PHIL 333 Assignment 4

Pharmacy is a noble respected profession guided by strict laws and regulations. Pharmacists are the care providers who are responsible to provide drug therapies that improve the quality of life of a patient and their family. Previously pharmacists were only thought to be a drug dispenser but now they are the care providers of the community (Lai, Trac, Lovett, 2013). In the 1800s, pharmacists played the role of apothecary, a medical professional that prepared and sold drugs in earlier times (Lai, Trac, Lovett, 2013). Towards the end of the 1900s to the present, pharmacists have focused on responding to manage care and new concerns about the quality of patient care (Lai, Trac, Lovett, 2013).
Moral and ethics have always had a special place in the practices of these health care providers as they are looked up to as the trusted members of societies.

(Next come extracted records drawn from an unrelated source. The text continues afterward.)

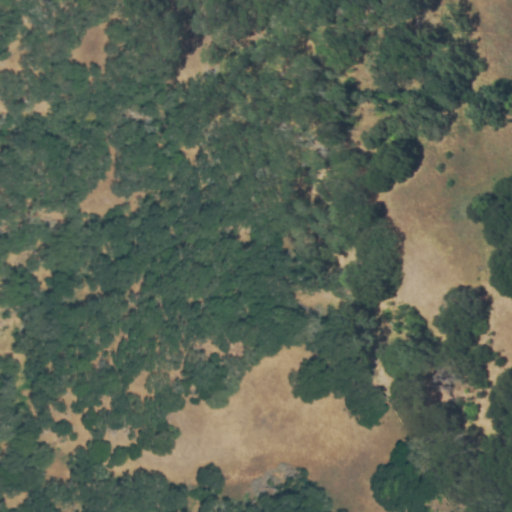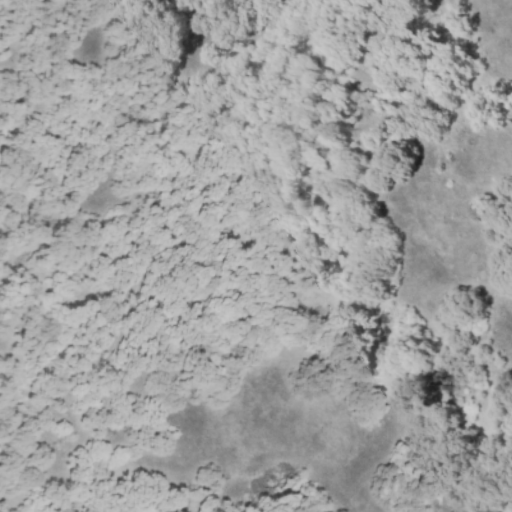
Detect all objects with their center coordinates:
park: (254, 50)
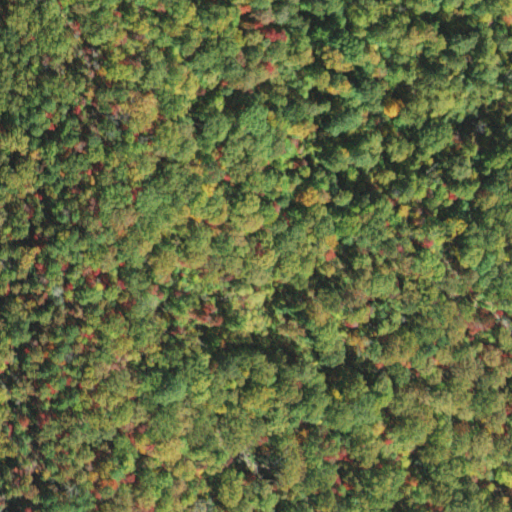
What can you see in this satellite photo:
road: (490, 484)
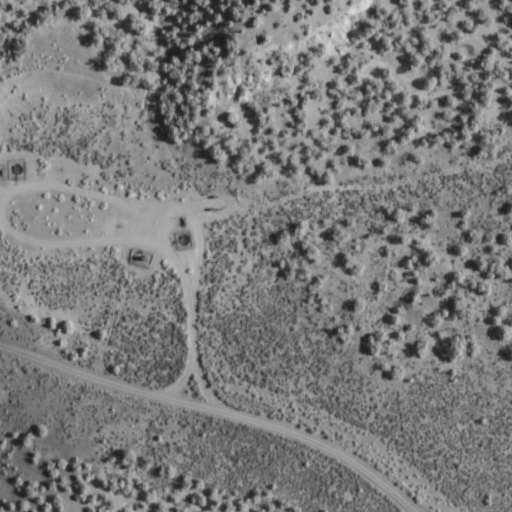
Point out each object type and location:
road: (78, 328)
road: (227, 406)
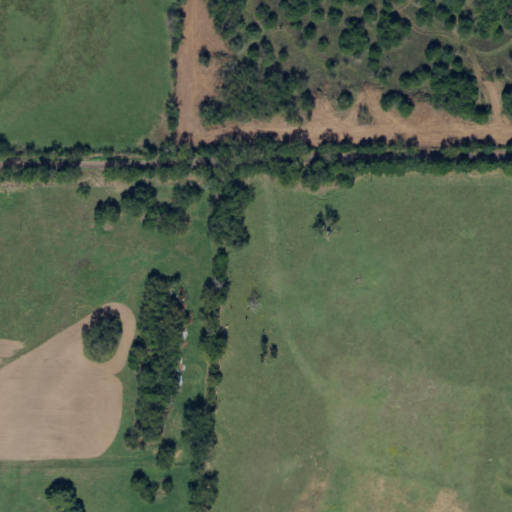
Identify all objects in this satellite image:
road: (256, 164)
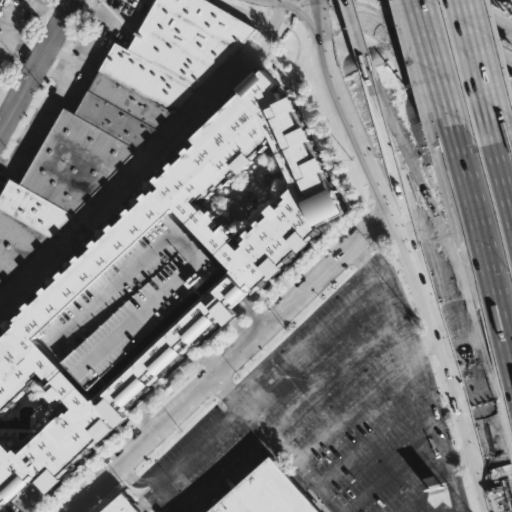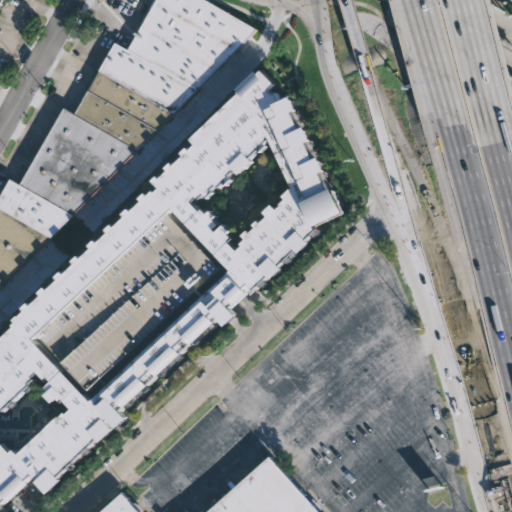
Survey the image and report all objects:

There are always some ‘black sheep’ who bend the rules and bring a bad name to this noble profession (Ankenbruck, 2014). Breaking the confidentiality of the patient, marking up the price of medication for a difficult patient or selling too much codeine, are practices that no pharmacist would do if they were ethically and morally sane (Ankenbruck, 2014).
The different ethical issues faced by the pharmacist can be categorized into confidentiality, justice, veracity, non-maleficence and autonomy. Autonomy is one of the most common issues faced by pharmacists every day (Christman, 2015). They have to create a balance between the patients’ right for information and protecting them from harm (Rhys, 2007). Consequences may occur if full disclosure of the side effects of the therapy is revealed to the patient and they back out from the treatment. Also it can result in interference in the physician-patient relation, therefore when providing information to the patient about the therapy the pharmacist must exercise caution (Rhys, 2007).